That’s my luck! I haven’t left Europe for ages because there’s always oemthing exciting going on here. Last week i booked a ticket to spend a few days on the US West Coast in March and today i’ve just learned about LifeLife – AV Festival 06. The event is in early March and explores the relationship between digital and biological life. The programme is very tempting and i’m sorry to miss it. Worse for me is that it takes place in one of my favourite places in the UK: Northumbria.
Highlights of AV Festival 06:
Kenneth Rinaldo (creator of Augmented Fish Reality) will install at the Sunderland Museum & Winter Gardens 25 large spider-like sculptures (The Autotelematic Spider Bots) which will interact with the public (video).
An orchestra of robots will play a new work by Suguru Goto. The robots consist of one which plays a snare drum, one which kicks a base drum, one which strikes cymbal, one which strikes a gong with the head, and one which passes the air with pipes adapting the mechanism of a woodwind instrument.
The World Premiere of The Marching Plague by Critical Art Ensemble. The work was shot in Stornoway, Scotland, and centres on the recreation of sea trials conducted by the UK government in the 1950s as part of a programme of bio weapons research, in order to critique the history and contemporary biowarfare. Steve Kurtz will be in Newcastle to take part in a Q&A after the screening.

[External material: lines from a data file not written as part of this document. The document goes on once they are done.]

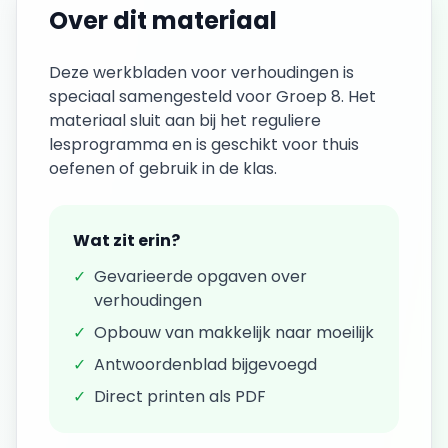
Over dit materiaal
Deze
werkbladen
voor
verhoudingen
is
speciaal samengesteld voor
Groep 8
. Het
materiaal sluit aan bij het reguliere
lesprogramma en is geschikt voor thuis
oefenen of gebruik in de klas.
Wat zit erin?
✓
Gevarieerde opgaven over
verhoudingen
✓
Opbouw van makkelijk naar moeilijk
✓
Antwoordenblad bijgevoegd
✓
Direct printen als PDF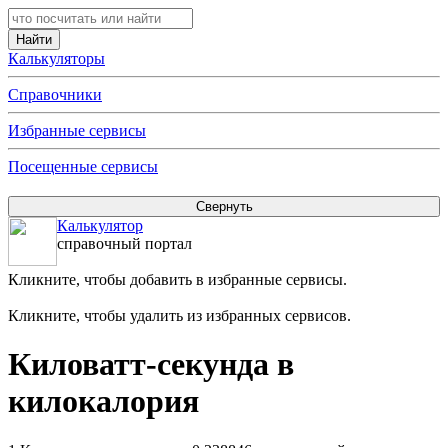
Калькуляторы
Справочники
Избранные сервисы
Посещенные сервисы
Калькулятор
справочный портал
Кликните, чтобы добавить в избранные сервисы.
Кликните, чтобы удалить из избранных сервисов.
Киловатт-секунда в
килокалория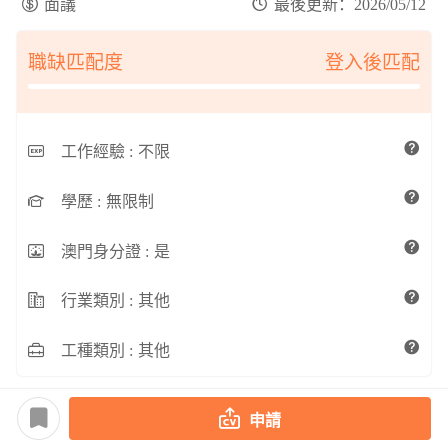
面議
最後更新：2026/05/12
職缺匹配度
登入後匹配
工作經驗 :
不限
學歷 :
無限制
澳門身分證 :
是
行業類別 :
其他
工種類別 :
其他
申請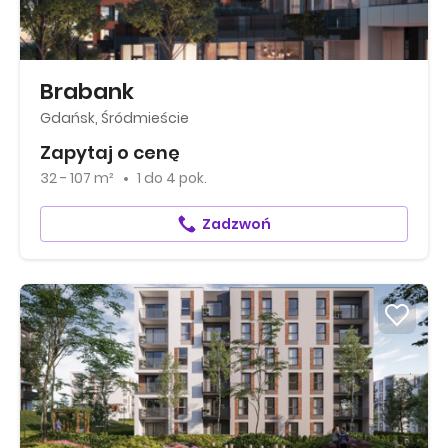
Brabank
Gdańsk, Śródmieście
Zapytaj o cenę
32 - 107 m²
1
do
4 pok.
Zadzwoń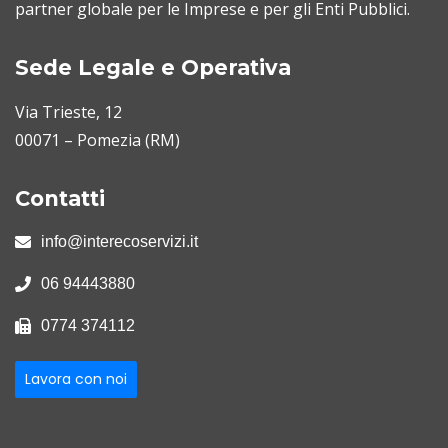
partner globale per le Imprese e per gli Enti Pubblici.
Sede Legale e Operativa
Via Trieste, 12
00071 – Pomezia (RM)
Contatti
info@interecoservizi.it
06 94443880
0774 374112
Lavora con noi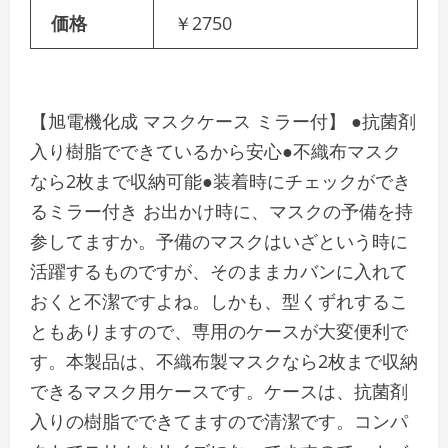
価格
￥2750
【旭電機化成 マスクケース ミラー付】 ●抗菌剤
入り樹脂でできているから安心●不織布マスク
なら2枚まで収納可能●装着時にチェックができ
るミラー付き お出かけ時に、マスクの予備を持
参してますか。予備のマスクはいざという時に
活躍するものですが、そのままカバンに入れて
おくと不潔ですよね。しかも、型くずれするこ
ともありますので、専用のケースが大変便利で
す。本製品は、不織布製マスクなら2枚まで収納
できるマスク用ケースです。ケースは、抗菌剤
入りの樹脂でできてますので清潔です。コンパ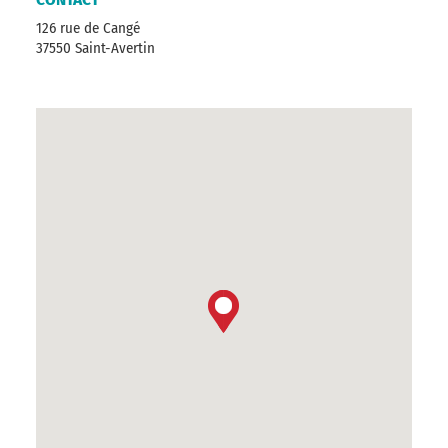
126 rue de Cangé
37550 Saint-Avertin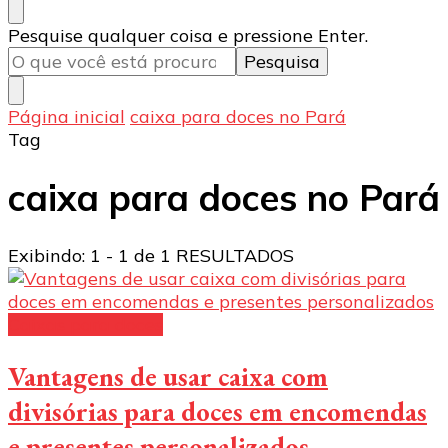
Procurando
Pesquise qualquer coisa e pressione Enter.
algo?
Página inicial
caixa para doces no Pará
Tag
caixa para doces no Pará
Exibindo: 1 - 1 de 1 RESULTADOS
Caixas para doces
Vantagens de usar caixa com
divisórias para doces em encomendas
e presentes personalizados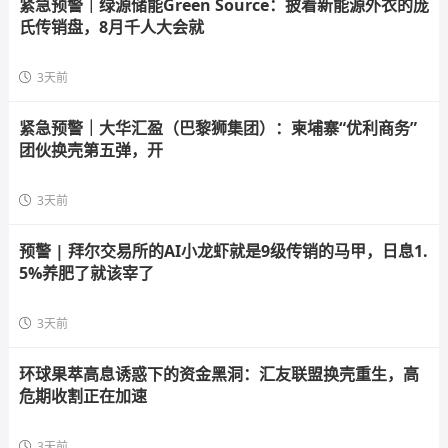
紧急预警｜绿源储能Green Source：披着新能源外衣的庞
氏传销盘，8月千人大会就
3天前
紧急预警｜大华汇盈（巴黎狮集团）：柬埔寨“优利商务”
团伙换壳第五弹，开
3天前
预警 | 拜尔交易所的AI小龙虾就是9级传销的马甲，日息1.
5%养肥了就该宰了
3天前
环球果萃高息诱惑下的资金黑洞：汇友联盟换壳重生，高
危期收割正在加速
3天前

Anthony McCall will produce his first-ever site specific exhibition, Swell, a 50ft horizontal projection inspired by the wave action of the North East coastal landscape and the Roker Lighthouse.
All that plus, a 2-day Symposium, organic outdoor projections by Marius Watz (check the universal digest machine and generator.x), a new work by Richard Fenwick, an audio visual concert by Michael Nyman, Ryoji Ikeda’s audiovisual work C4i, plus a new composition, etc.